I took a step towards her, marvelling at the wonder of the beast before me. 'Beast' didn't feel like the right word, if I was being honest with myself. Suddenly, I was glad that I had died before facing the High Dragon. Not for fear - although she cut an immensely imposing figure - but because I doubted if I would ever forgive myself for killing something that was so much more than I was. I reminded myself that the Archdemon didn't look entirely dissimilar, but that was different. It was blighted, and all blighted things were inherently diminished. This was...magic. Magic in its purest, most awesome form. It was awesome in the true sense of the word. In the sense of the word that we had forgotten in my world, perverted through overuse. Perhaps we would have remembered better, if dragons roamed the earth.
She raised her mighty head and let out a short, sharp cry, and I realised I had been staring for quite some time. I'd all but forgotten why I was here.
"So...when you said you would provide me with a mount…?"
She swung her head around to blink at me, and I nodded in understanding. I approached her, hesitantly, and she bent her foreleg, allowing me to climb up onto her back. I held on to the spine at the base of her neck with one arm, holding the book to my chest with the other, and squirming from side-to-side in an effort to find the most comfortable position I could. Before I could prepare myself, she roared, ferociously, and leapt forward, thrusting off the ground and unfurling her great wings and suddenly, I forgot to be afraid.

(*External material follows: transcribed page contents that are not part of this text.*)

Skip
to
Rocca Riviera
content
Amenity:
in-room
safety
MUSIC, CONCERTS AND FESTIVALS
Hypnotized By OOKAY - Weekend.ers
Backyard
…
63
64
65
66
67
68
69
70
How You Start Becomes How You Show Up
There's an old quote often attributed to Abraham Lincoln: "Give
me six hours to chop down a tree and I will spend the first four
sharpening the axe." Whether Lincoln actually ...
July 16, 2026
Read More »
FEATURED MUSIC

I laughed in exhilaration as the wind whipped through my hair, and I leaned over, watching the ground as it got further and further away, along with everything else. All of my fear, all of my uncertainty, all of my pain...it was down there. And I was up here, soaring through the air on the back of a dragon.

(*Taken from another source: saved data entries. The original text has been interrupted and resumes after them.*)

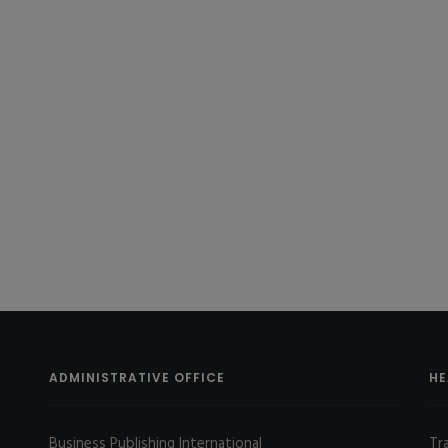
ADMINISTRATIVE OFFICE
HE
Business Publishing International
Tr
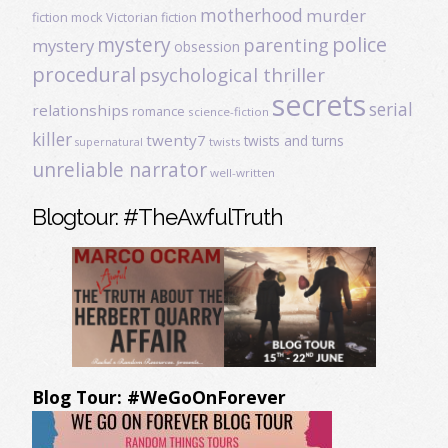
motherhood
murder
fiction
mock Victorian fiction
mystery
police
parenting
mystery
obsession
procedural
psychological thriller
secrets
serial
relationships
romance
science-fiction
killer
twenty7
twists and turns
twists
supernatural
unreliable narrator
well-written
Blogtour: #TheAwfulTruth
Blog Tour: #WeGoOnForever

AN: Alright, I put you out of your misery. Lauren's back. Can I have a cookie?
Also, the memory on my laptop is a myth, so I couldn't download this from google docs and then upload it to FFNet like I usually do. It was a copy and paste job, so if there are any dumb-shit formatting errors, please blame my ancient laptop.
I know, I know this chapter is pretty short too. I don't know what to tell you. My brain gives me words and I write them down and then I give them to you. BUT the next chapter should be up soon, probably this weekend, so I'm hoping the quick upload time is making up for the relatively short chapters. Maybe? Anyway, let me know your thoughts on this.

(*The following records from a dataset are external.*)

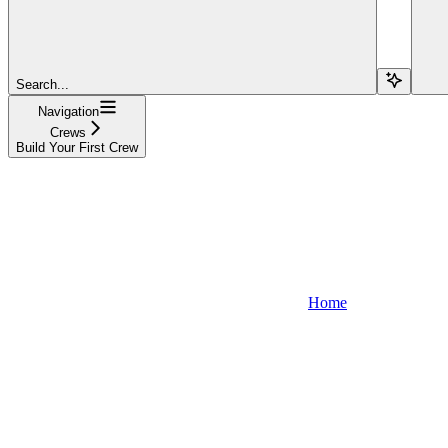
Search...
Navigation
Crews
Build Your First Crew
Home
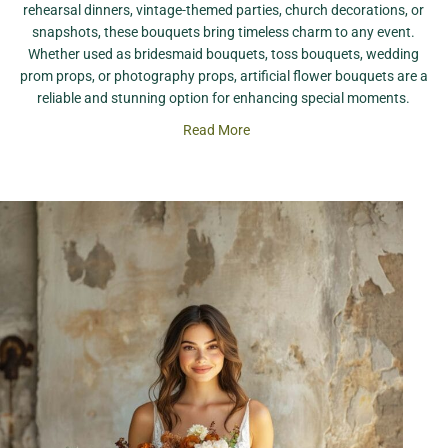
rehearsal dinners, vintage-themed parties, church decorations, or
snapshots, these bouquets bring timeless charm to any event.
Whether used as bridesmaid bouquets, toss bouquets, wedding
prom props, or photography props, artificial flower bouquets are a
reliable and stunning option for enhancing special moments.
Read More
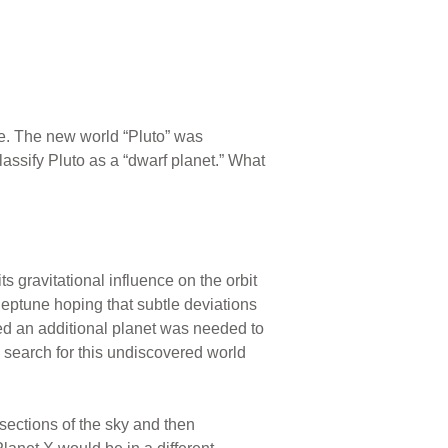
ne. The new world “Pluto” was
lassify Pluto as a “dwarf planet.” What
s gravitational influence on the orbit
eptune hoping that subtle deviations
ved an additional planet was needed to
c search for this undiscovered world
ections of the sky and then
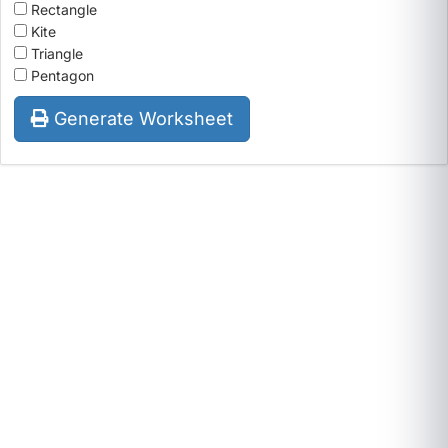
Rectangle
Kite
Triangle
Pentagon
Generate Worksheet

Eiris: Two chapters without tears! I must be in a good mood haha
GrayAngel13: No perma-death for Lauren. I did consider it, to be honest. But I'm kind of attached to her. We might have another shift in perpective soon to check in on Emily, but probably only in relation to Lauren's story. For the moment, anyway...
Chimera Spyke: Cullen has clearly never seen The Parent Trap. Silly Templar. He'll learn!
Aenrashir: I hear ya, I like Lauren a lot too. She's fun and complicated and I like to write her. As for the merging of perspectives, I have a pretty clear voice in my head for Lauren, and a seperate one for Emily, so I'm hoping that will lessen the complications of that.
Never33: I hope you enjoyed your nap. I kept this chapter relatively short and sweet too, but I just wanted to end the suspense. I felt like a malevolent creator lol
NinjaKitten712: I'm glad you're enjoying the story so far! Hopefully I can keep you entertained!
Mihoshi 2.0: Ah, the Emily question. I've had this planned from the first chapter, and I'm so happy it's finally out there. I'm glad you're loving it! I'm really enjoying writing it again. It's been an escape from the mundanity of uni work.